*Your assignment*. Please retype the records that appear below, exactly and in full.

*Task inputs*.
"""

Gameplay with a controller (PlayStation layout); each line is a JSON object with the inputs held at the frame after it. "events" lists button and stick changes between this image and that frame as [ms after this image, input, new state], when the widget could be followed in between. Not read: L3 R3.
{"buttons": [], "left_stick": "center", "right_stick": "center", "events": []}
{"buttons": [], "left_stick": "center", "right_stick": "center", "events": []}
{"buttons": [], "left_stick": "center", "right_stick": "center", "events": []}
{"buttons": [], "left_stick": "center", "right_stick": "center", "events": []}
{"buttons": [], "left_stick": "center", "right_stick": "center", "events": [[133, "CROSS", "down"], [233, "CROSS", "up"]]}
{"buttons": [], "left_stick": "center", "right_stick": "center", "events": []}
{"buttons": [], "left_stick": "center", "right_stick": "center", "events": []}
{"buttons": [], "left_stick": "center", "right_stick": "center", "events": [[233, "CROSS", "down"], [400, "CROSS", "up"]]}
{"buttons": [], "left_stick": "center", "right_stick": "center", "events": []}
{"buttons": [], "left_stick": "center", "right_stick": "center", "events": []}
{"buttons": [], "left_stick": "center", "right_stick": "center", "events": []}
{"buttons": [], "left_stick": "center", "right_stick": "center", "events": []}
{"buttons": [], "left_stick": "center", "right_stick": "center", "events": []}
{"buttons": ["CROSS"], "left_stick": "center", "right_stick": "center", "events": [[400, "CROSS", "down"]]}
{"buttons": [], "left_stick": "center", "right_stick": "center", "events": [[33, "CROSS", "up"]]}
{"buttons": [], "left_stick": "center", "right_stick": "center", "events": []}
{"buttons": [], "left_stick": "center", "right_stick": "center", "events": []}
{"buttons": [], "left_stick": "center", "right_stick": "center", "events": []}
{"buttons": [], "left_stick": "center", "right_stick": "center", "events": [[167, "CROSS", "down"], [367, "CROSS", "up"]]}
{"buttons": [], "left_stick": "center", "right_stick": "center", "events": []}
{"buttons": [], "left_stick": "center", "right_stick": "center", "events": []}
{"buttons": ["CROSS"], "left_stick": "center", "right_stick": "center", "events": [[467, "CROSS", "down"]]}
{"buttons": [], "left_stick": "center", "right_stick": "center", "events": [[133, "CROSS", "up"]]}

"""

*Solution*.
Gameplay with a controller (PlayStation layout); each line is a JSON object with the inputs held at the frame after it. "events" lists button and stick changes between this image and that frame as [ms after this image, input, new state], when the widget could be followed in between. Not read: L3 R3.
{"buttons": [], "left_stick": "center", "right_stick": "center", "events": []}
{"buttons": [], "left_stick": "center", "right_stick": "center", "events": []}
{"buttons": [], "left_stick": "center", "right_stick": "center", "events": []}
{"buttons": [], "left_stick": "center", "right_stick": "center", "events": []}
{"buttons": [], "left_stick": "center", "right_stick": "center", "events": [[133, "CROSS", "down"], [233, "CROSS", "up"]]}
{"buttons": [], "left_stick": "center", "right_stick": "center", "events": []}
{"buttons": [], "left_stick": "center", "right_stick": "center", "events": []}
{"buttons": [], "left_stick": "center", "right_stick": "center", "events": [[233, "CROSS", "down"], [400, "CROSS", "up"]]}
{"buttons": [], "left_stick": "center", "right_stick": "center", "events": []}
{"buttons": [], "left_stick": "center", "right_stick": "center", "events": []}
{"buttons": [], "left_stick": "center", "right_stick": "center", "events": []}
{"buttons": [], "left_stick": "center", "right_stick": "center", "events": []}
{"buttons": [], "left_stick": "center", "right_stick": "center", "events": []}
{"buttons": ["CROSS"], "left_stick": "center", "right_stick": "center", "events": [[400, "CROSS", "down"]]}
{"buttons": [], "left_stick": "center", "right_stick": "center", "events": [[33, "CROSS", "up"]]}
{"buttons": [], "left_stick": "center", "right_stick": "center", "events": []}
{"buttons": [], "left_stick": "center", "right_stick": "center", "events": []}
{"buttons": [], "left_stick": "center", "right_stick": "center", "events": []}
{"buttons": [], "left_stick": "center", "right_stick": "center", "events": [[167, "CROSS", "down"], [367, "CROSS", "up"]]}
{"buttons": [], "left_stick": "center", "right_stick": "center", "events": []}
{"buttons": [], "left_stick": "center", "right_stick": "center", "events": []}
{"buttons": ["CROSS"], "left_stick": "center", "right_stick": "center", "events": [[467, "CROSS", "down"]]}
{"buttons": [], "left_stick": "center", "right_stick": "center", "events": [[133, "CROSS", "up"]]}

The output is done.